YOUR GOAL. Check the entries below and say how many lines include the word "수동으로". No other text is wanted.

RECORDS PROVIDED.
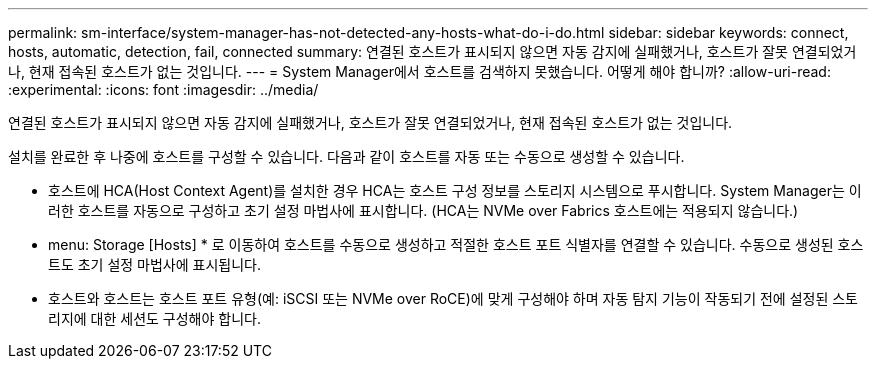 ---
permalink: sm-interface/system-manager-has-not-detected-any-hosts-what-do-i-do.html 
sidebar: sidebar 
keywords: connect, hosts, automatic, detection, fail, connected 
summary: 연결된 호스트가 표시되지 않으면 자동 감지에 실패했거나, 호스트가 잘못 연결되었거나, 현재 접속된 호스트가 없는 것입니다. 
---
= System Manager에서 호스트를 검색하지 못했습니다. 어떻게 해야 합니까?
:allow-uri-read: 
:experimental: 
:icons: font
:imagesdir: ../media/


[role="lead"]
연결된 호스트가 표시되지 않으면 자동 감지에 실패했거나, 호스트가 잘못 연결되었거나, 현재 접속된 호스트가 없는 것입니다.

설치를 완료한 후 나중에 호스트를 구성할 수 있습니다. 다음과 같이 호스트를 자동 또는 수동으로 생성할 수 있습니다.

* 호스트에 HCA(Host Context Agent)를 설치한 경우 HCA는 호스트 구성 정보를 스토리지 시스템으로 푸시합니다. System Manager는 이러한 호스트를 자동으로 구성하고 초기 설정 마법사에 표시합니다. (HCA는 NVMe over Fabrics 호스트에는 적용되지 않습니다.)
* menu: Storage [Hosts] * 로 이동하여 호스트를 수동으로 생성하고 적절한 호스트 포트 식별자를 연결할 수 있습니다. 수동으로 생성된 호스트도 초기 설정 마법사에 표시됩니다.
* 호스트와 호스트는 호스트 포트 유형(예: iSCSI 또는 NVMe over RoCE)에 맞게 구성해야 하며 자동 탐지 기능이 작동되기 전에 설정된 스토리지에 대한 세션도 구성해야 합니다.

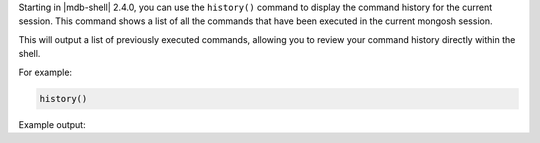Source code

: Starting in |mdb-shell| 2.4.0, you can use the ``history()`` command to
display the command history for the current session. This command shows
a list of all the commands that have been executed in the current
mongosh session.

This will output a list of previously executed commands, allowing you to
review your command history directly within the shell.

For example:

.. code-block:: javascript

   history()

Example output:

.. code-block:: javascript
   :copyable: false

   [
     'db.salesFromFile.find()',
     '   let salesCollection = JSON.parse( db.sales.find().toArray() )   ',
     '   let salesCollection = JSON.parse( db.sales.find() )   ',
     '   let salesCollection = EJSON.stringify( db.sales.find().toArray() )   ',
     "   fs.writeFileSync( 'salesDeserialize.json', salesCollection ) ",
     'db.salesFromFile.find()',
     'db.salesFromDeserializeFile.find()',
     'db.salesFromDeserializeFile.drop()',
     'exit',
     ...
  ]
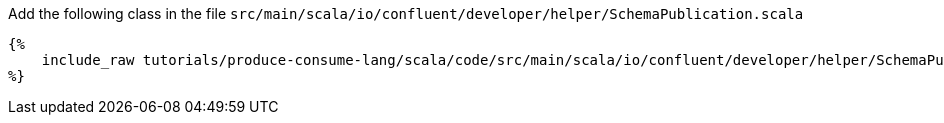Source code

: Add the following class in the file `src/main/scala/io/confluent/developer/helper/SchemaPublication.scala`

+++++
<pre class="snippet"><code class="java">{%
    include_raw tutorials/produce-consume-lang/scala/code/src/main/scala/io/confluent/developer/helper/SchemaPublication.scala
%}</code></pre>
+++++
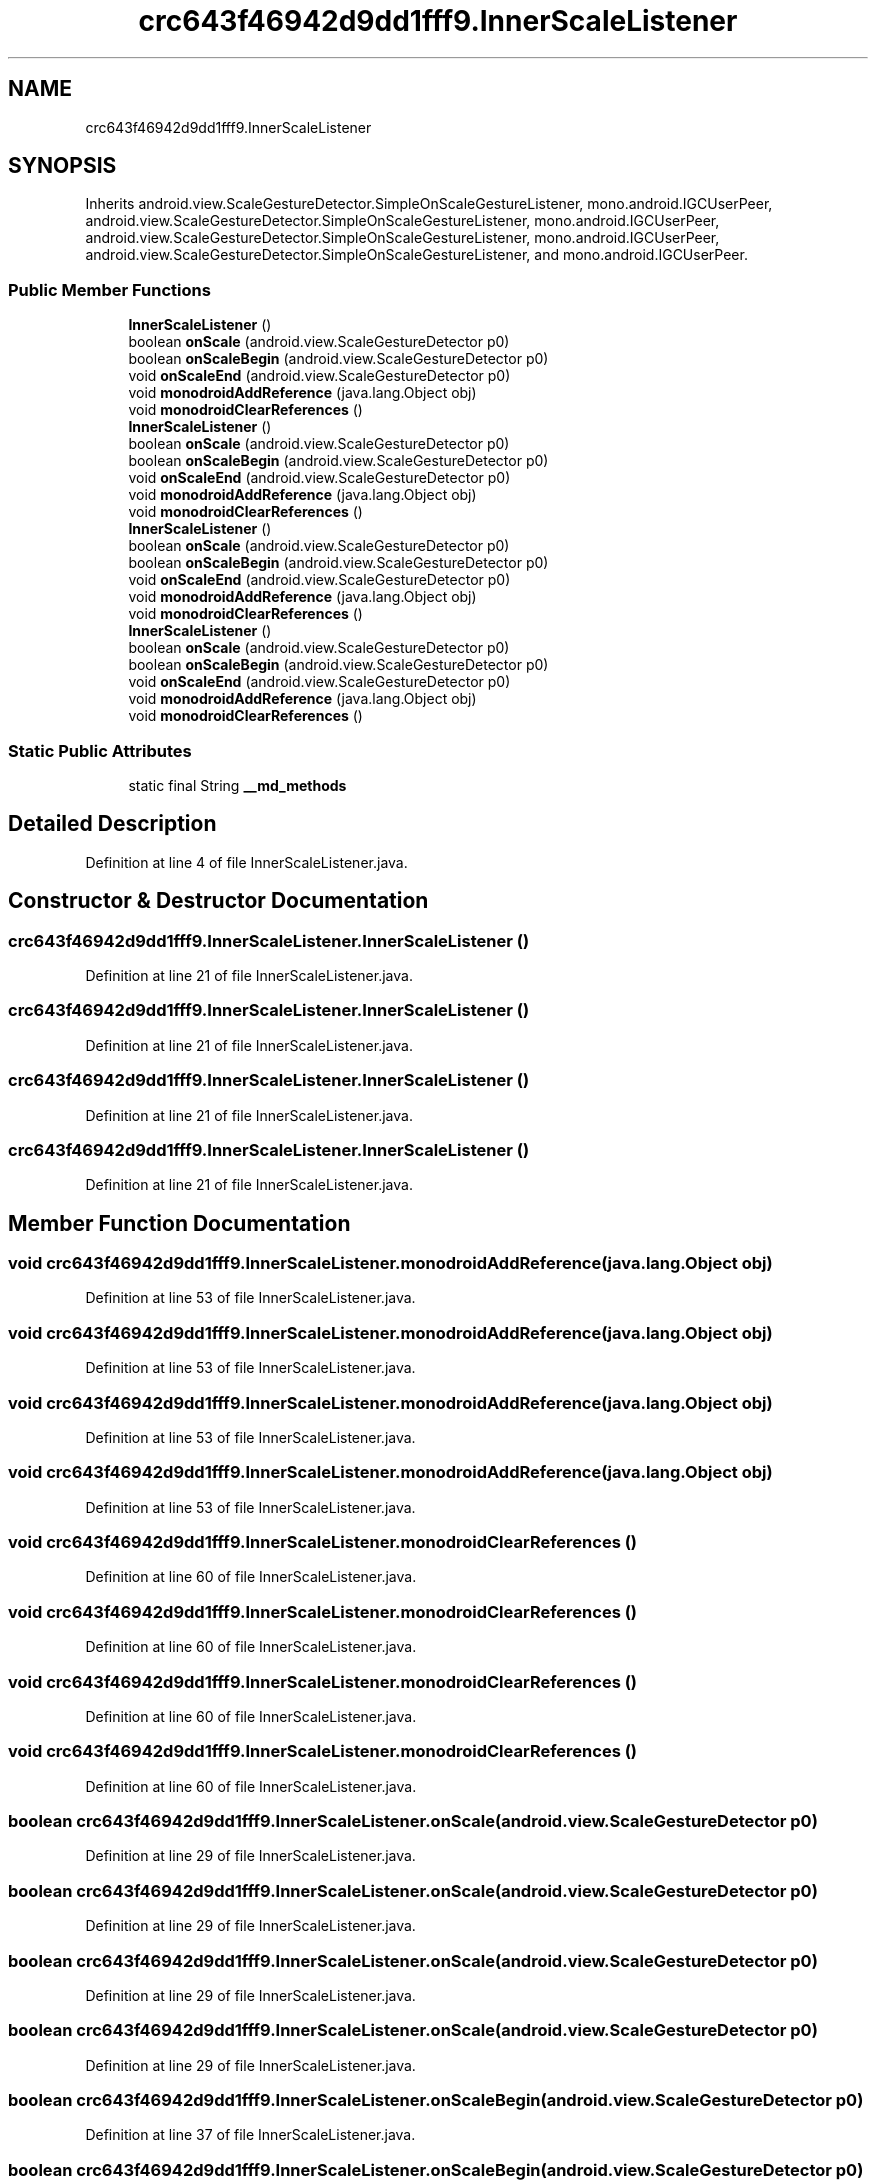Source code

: .TH "crc643f46942d9dd1fff9.InnerScaleListener" 3 "Thu Apr 29 2021" "Version 1.0" "Green Quake" \" -*- nroff -*-
.ad l
.nh
.SH NAME
crc643f46942d9dd1fff9.InnerScaleListener
.SH SYNOPSIS
.br
.PP
.PP
Inherits android\&.view\&.ScaleGestureDetector\&.SimpleOnScaleGestureListener, mono\&.android\&.IGCUserPeer, android\&.view\&.ScaleGestureDetector\&.SimpleOnScaleGestureListener, mono\&.android\&.IGCUserPeer, android\&.view\&.ScaleGestureDetector\&.SimpleOnScaleGestureListener, mono\&.android\&.IGCUserPeer, android\&.view\&.ScaleGestureDetector\&.SimpleOnScaleGestureListener, and mono\&.android\&.IGCUserPeer\&.
.SS "Public Member Functions"

.in +1c
.ti -1c
.RI "\fBInnerScaleListener\fP ()"
.br
.ti -1c
.RI "boolean \fBonScale\fP (android\&.view\&.ScaleGestureDetector p0)"
.br
.ti -1c
.RI "boolean \fBonScaleBegin\fP (android\&.view\&.ScaleGestureDetector p0)"
.br
.ti -1c
.RI "void \fBonScaleEnd\fP (android\&.view\&.ScaleGestureDetector p0)"
.br
.ti -1c
.RI "void \fBmonodroidAddReference\fP (java\&.lang\&.Object obj)"
.br
.ti -1c
.RI "void \fBmonodroidClearReferences\fP ()"
.br
.ti -1c
.RI "\fBInnerScaleListener\fP ()"
.br
.ti -1c
.RI "boolean \fBonScale\fP (android\&.view\&.ScaleGestureDetector p0)"
.br
.ti -1c
.RI "boolean \fBonScaleBegin\fP (android\&.view\&.ScaleGestureDetector p0)"
.br
.ti -1c
.RI "void \fBonScaleEnd\fP (android\&.view\&.ScaleGestureDetector p0)"
.br
.ti -1c
.RI "void \fBmonodroidAddReference\fP (java\&.lang\&.Object obj)"
.br
.ti -1c
.RI "void \fBmonodroidClearReferences\fP ()"
.br
.ti -1c
.RI "\fBInnerScaleListener\fP ()"
.br
.ti -1c
.RI "boolean \fBonScale\fP (android\&.view\&.ScaleGestureDetector p0)"
.br
.ti -1c
.RI "boolean \fBonScaleBegin\fP (android\&.view\&.ScaleGestureDetector p0)"
.br
.ti -1c
.RI "void \fBonScaleEnd\fP (android\&.view\&.ScaleGestureDetector p0)"
.br
.ti -1c
.RI "void \fBmonodroidAddReference\fP (java\&.lang\&.Object obj)"
.br
.ti -1c
.RI "void \fBmonodroidClearReferences\fP ()"
.br
.ti -1c
.RI "\fBInnerScaleListener\fP ()"
.br
.ti -1c
.RI "boolean \fBonScale\fP (android\&.view\&.ScaleGestureDetector p0)"
.br
.ti -1c
.RI "boolean \fBonScaleBegin\fP (android\&.view\&.ScaleGestureDetector p0)"
.br
.ti -1c
.RI "void \fBonScaleEnd\fP (android\&.view\&.ScaleGestureDetector p0)"
.br
.ti -1c
.RI "void \fBmonodroidAddReference\fP (java\&.lang\&.Object obj)"
.br
.ti -1c
.RI "void \fBmonodroidClearReferences\fP ()"
.br
.in -1c
.SS "Static Public Attributes"

.in +1c
.ti -1c
.RI "static final String \fB__md_methods\fP"
.br
.in -1c
.SH "Detailed Description"
.PP 
Definition at line 4 of file InnerScaleListener\&.java\&.
.SH "Constructor & Destructor Documentation"
.PP 
.SS "crc643f46942d9dd1fff9\&.InnerScaleListener\&.InnerScaleListener ()"

.PP
Definition at line 21 of file InnerScaleListener\&.java\&.
.SS "crc643f46942d9dd1fff9\&.InnerScaleListener\&.InnerScaleListener ()"

.PP
Definition at line 21 of file InnerScaleListener\&.java\&.
.SS "crc643f46942d9dd1fff9\&.InnerScaleListener\&.InnerScaleListener ()"

.PP
Definition at line 21 of file InnerScaleListener\&.java\&.
.SS "crc643f46942d9dd1fff9\&.InnerScaleListener\&.InnerScaleListener ()"

.PP
Definition at line 21 of file InnerScaleListener\&.java\&.
.SH "Member Function Documentation"
.PP 
.SS "void crc643f46942d9dd1fff9\&.InnerScaleListener\&.monodroidAddReference (java\&.lang\&.Object obj)"

.PP
Definition at line 53 of file InnerScaleListener\&.java\&.
.SS "void crc643f46942d9dd1fff9\&.InnerScaleListener\&.monodroidAddReference (java\&.lang\&.Object obj)"

.PP
Definition at line 53 of file InnerScaleListener\&.java\&.
.SS "void crc643f46942d9dd1fff9\&.InnerScaleListener\&.monodroidAddReference (java\&.lang\&.Object obj)"

.PP
Definition at line 53 of file InnerScaleListener\&.java\&.
.SS "void crc643f46942d9dd1fff9\&.InnerScaleListener\&.monodroidAddReference (java\&.lang\&.Object obj)"

.PP
Definition at line 53 of file InnerScaleListener\&.java\&.
.SS "void crc643f46942d9dd1fff9\&.InnerScaleListener\&.monodroidClearReferences ()"

.PP
Definition at line 60 of file InnerScaleListener\&.java\&.
.SS "void crc643f46942d9dd1fff9\&.InnerScaleListener\&.monodroidClearReferences ()"

.PP
Definition at line 60 of file InnerScaleListener\&.java\&.
.SS "void crc643f46942d9dd1fff9\&.InnerScaleListener\&.monodroidClearReferences ()"

.PP
Definition at line 60 of file InnerScaleListener\&.java\&.
.SS "void crc643f46942d9dd1fff9\&.InnerScaleListener\&.monodroidClearReferences ()"

.PP
Definition at line 60 of file InnerScaleListener\&.java\&.
.SS "boolean crc643f46942d9dd1fff9\&.InnerScaleListener\&.onScale (android\&.view\&.ScaleGestureDetector p0)"

.PP
Definition at line 29 of file InnerScaleListener\&.java\&.
.SS "boolean crc643f46942d9dd1fff9\&.InnerScaleListener\&.onScale (android\&.view\&.ScaleGestureDetector p0)"

.PP
Definition at line 29 of file InnerScaleListener\&.java\&.
.SS "boolean crc643f46942d9dd1fff9\&.InnerScaleListener\&.onScale (android\&.view\&.ScaleGestureDetector p0)"

.PP
Definition at line 29 of file InnerScaleListener\&.java\&.
.SS "boolean crc643f46942d9dd1fff9\&.InnerScaleListener\&.onScale (android\&.view\&.ScaleGestureDetector p0)"

.PP
Definition at line 29 of file InnerScaleListener\&.java\&.
.SS "boolean crc643f46942d9dd1fff9\&.InnerScaleListener\&.onScaleBegin (android\&.view\&.ScaleGestureDetector p0)"

.PP
Definition at line 37 of file InnerScaleListener\&.java\&.
.SS "boolean crc643f46942d9dd1fff9\&.InnerScaleListener\&.onScaleBegin (android\&.view\&.ScaleGestureDetector p0)"

.PP
Definition at line 37 of file InnerScaleListener\&.java\&.
.SS "boolean crc643f46942d9dd1fff9\&.InnerScaleListener\&.onScaleBegin (android\&.view\&.ScaleGestureDetector p0)"

.PP
Definition at line 37 of file InnerScaleListener\&.java\&.
.SS "boolean crc643f46942d9dd1fff9\&.InnerScaleListener\&.onScaleBegin (android\&.view\&.ScaleGestureDetector p0)"

.PP
Definition at line 37 of file InnerScaleListener\&.java\&.
.SS "void crc643f46942d9dd1fff9\&.InnerScaleListener\&.onScaleEnd (android\&.view\&.ScaleGestureDetector p0)"

.PP
Definition at line 45 of file InnerScaleListener\&.java\&.
.SS "void crc643f46942d9dd1fff9\&.InnerScaleListener\&.onScaleEnd (android\&.view\&.ScaleGestureDetector p0)"

.PP
Definition at line 45 of file InnerScaleListener\&.java\&.
.SS "void crc643f46942d9dd1fff9\&.InnerScaleListener\&.onScaleEnd (android\&.view\&.ScaleGestureDetector p0)"

.PP
Definition at line 45 of file InnerScaleListener\&.java\&.
.SS "void crc643f46942d9dd1fff9\&.InnerScaleListener\&.onScaleEnd (android\&.view\&.ScaleGestureDetector p0)"

.PP
Definition at line 45 of file InnerScaleListener\&.java\&.
.SH "Member Data Documentation"
.PP 
.SS "static final String crc643f46942d9dd1fff9\&.InnerScaleListener\&.__md_methods\fC [static]\fP"
@hide 
.PP
Definition at line 10 of file InnerScaleListener\&.java\&.

.SH "Author"
.PP 
Generated automatically by Doxygen for Green Quake from the source code\&.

EXERCISE RESULT. 2